Exercise aim:
Please answer these from the memory text:
(a) Into which two sub-categories can random access memory be divided?
(b) What is an SRAM cell with eight transistors called?
(c) How is an SRAM cell selected during a READ or WRITE operation?

Document extract:
□ □ □ □
Volatile memories include random access memory (RAM), which can be further divided into two sub-categories, static random access memory (SRAM) and dynamic random access memory (DRAM). Both SRAM and DRAM are volatile because they will lose the information they store when they are not powered. On the other hand, non-volatile memories can keep data stored on them even when not powered.
SRAM cells may comprise different numbers of transistors. According to the total number of transistors in an SRAM cell, the SRAM cell may be referred to as a six-transistor (6-T) SRAM, an eight-transistor (8-T) SRAM, and the like. SRAM cells are arranged in rows and columns. An SRAM cell is selected during either a READ operation or a WRITE operation by selecting its row and column.
□ □ □ □
Information provided:
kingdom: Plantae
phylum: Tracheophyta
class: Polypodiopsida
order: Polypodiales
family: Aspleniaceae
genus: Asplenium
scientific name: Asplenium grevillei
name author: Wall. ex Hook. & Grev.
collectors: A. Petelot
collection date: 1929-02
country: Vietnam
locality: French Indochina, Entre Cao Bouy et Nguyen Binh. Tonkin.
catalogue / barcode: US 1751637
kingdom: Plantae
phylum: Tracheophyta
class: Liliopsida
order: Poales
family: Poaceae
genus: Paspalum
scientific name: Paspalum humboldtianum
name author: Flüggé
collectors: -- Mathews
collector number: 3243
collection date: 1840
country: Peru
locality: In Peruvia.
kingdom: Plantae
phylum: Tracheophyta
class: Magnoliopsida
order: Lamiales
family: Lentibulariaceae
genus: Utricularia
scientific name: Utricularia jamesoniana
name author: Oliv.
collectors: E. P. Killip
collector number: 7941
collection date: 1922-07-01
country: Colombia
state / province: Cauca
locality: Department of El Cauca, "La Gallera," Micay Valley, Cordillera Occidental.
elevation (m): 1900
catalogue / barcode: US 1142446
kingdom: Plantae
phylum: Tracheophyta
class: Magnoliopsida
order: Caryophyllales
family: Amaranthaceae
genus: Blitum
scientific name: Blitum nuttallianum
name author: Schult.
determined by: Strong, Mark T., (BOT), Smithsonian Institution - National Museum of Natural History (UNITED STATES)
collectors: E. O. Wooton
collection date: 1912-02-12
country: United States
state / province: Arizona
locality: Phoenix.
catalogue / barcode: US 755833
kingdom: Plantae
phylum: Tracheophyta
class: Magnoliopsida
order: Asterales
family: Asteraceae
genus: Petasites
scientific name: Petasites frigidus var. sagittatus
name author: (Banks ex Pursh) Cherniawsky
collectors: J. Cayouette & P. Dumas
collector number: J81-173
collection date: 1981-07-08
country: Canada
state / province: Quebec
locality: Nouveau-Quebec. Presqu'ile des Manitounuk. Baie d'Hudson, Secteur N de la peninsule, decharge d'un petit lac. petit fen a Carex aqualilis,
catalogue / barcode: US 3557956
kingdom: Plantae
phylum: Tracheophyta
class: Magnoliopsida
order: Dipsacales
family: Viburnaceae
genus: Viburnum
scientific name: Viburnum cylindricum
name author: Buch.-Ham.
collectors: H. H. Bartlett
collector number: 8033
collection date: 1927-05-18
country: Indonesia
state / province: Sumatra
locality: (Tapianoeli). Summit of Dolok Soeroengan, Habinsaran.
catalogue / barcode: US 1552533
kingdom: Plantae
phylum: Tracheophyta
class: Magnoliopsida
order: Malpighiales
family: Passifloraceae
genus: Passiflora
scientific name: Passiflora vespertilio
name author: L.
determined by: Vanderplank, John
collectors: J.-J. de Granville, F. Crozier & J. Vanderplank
□ □ □ □
Result of the task:
(a) Static random access memory (SRAM) and dynamic random access memory (DRAM).
(b) An eight-transistor (8-T) SRAM.
(c) By selecting its row and column.